Location-based pricing is only a tiny start
Our field and our tools are becoming walled gardens, right at the time when we have all the means and an urgent need to collaborate, build solidarity, and support each other, across borders and earning categories.
The norms and standards are defined by a small number of people earning the most money, under the best conditions, in a handful of tech hubs in global minority countries (i.e. the “global north”), and anyone outside of that category already has to fight a lot harder to be seen as legible, legitimate members of our discipline. I’ve felt this a lot, even just as someone who works in a different way, also in a relative tech hub. And I know that I am extraordinarily privileged when compared to, well, most of the rest of the world.
We say ourselves that design isn’t about tools, that it’s about solving problems, that it’s about meeting user needs, but what about our own communities? How many talented, awesome, or even just regular, normal people (because you shouldn’t have to be exceptional to be included) are missing from our communities because the barriers that are invisible for us are impenetrable walls for them?
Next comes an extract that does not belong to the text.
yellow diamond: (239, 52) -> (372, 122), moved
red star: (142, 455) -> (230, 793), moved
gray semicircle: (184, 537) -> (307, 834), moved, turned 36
This work is not rocket science. We have meetings, move stuff around screens, and ask people if they understand how to do a thing. I’m not trying to be dismissive, just to remind ourselves that there’s no reason to be so precious about what we do that we absolutely must cling to a very specific way of doing it.
It’s never been so urgent to build solidarity, collaborate and communicate, and we have so much at our disposal to do that. But the comment I keep seeing is that Figma and other companies can charge what they want, which is true. And it’s why I want to ask: how can we make sure we are less reliant on expertise with paid tools, and continuous access to resources, just for people to participate in the work?